For each line below that contains the word "jawaban", return that line.
(PROVIDED ENTRIES Opens)
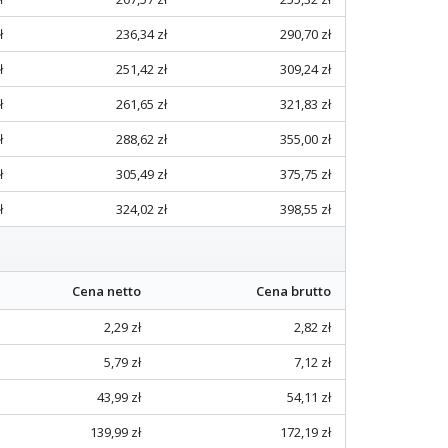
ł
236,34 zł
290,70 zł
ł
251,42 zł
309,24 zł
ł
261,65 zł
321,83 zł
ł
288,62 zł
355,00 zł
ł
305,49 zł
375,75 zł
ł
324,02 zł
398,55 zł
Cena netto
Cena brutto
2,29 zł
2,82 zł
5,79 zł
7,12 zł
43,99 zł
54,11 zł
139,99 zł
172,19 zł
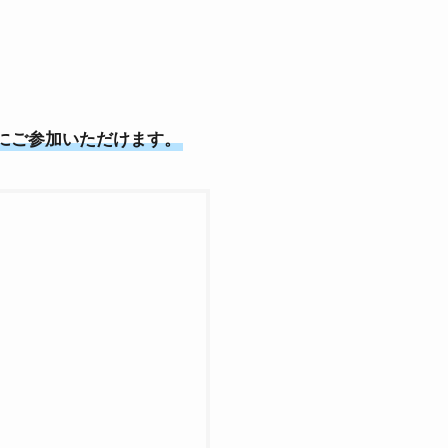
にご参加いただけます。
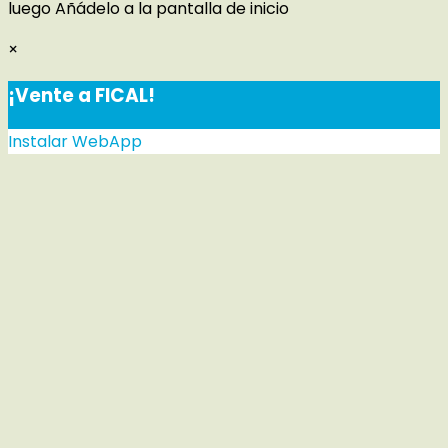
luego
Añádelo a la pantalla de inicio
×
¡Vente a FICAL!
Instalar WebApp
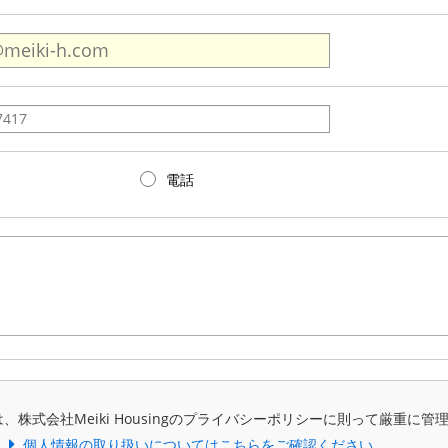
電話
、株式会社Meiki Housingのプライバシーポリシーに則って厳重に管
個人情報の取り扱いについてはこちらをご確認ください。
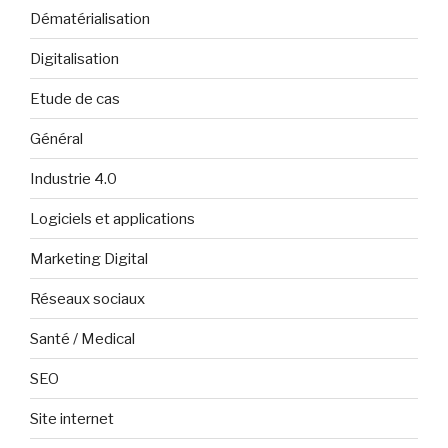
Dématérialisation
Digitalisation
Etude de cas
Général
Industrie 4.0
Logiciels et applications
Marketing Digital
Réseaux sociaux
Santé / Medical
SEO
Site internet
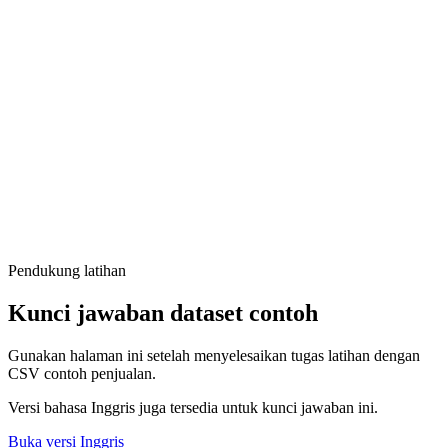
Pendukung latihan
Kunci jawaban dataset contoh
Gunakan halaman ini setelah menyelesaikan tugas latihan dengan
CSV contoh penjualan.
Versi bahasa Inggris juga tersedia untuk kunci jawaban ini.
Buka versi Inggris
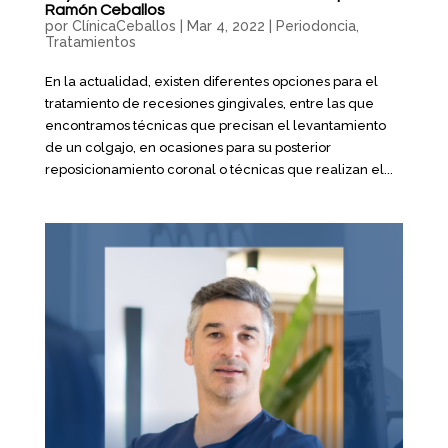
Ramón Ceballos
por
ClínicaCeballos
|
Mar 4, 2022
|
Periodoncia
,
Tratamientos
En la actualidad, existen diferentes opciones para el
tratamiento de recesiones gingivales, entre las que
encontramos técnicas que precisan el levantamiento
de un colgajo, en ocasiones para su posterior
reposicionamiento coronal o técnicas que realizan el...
(PROVIDED ENTRIES Closes)
RESPONSE:
Kunci jawaban dataset contoh
Versi bahasa Inggris juga tersedia untuk kunci jawaban ini.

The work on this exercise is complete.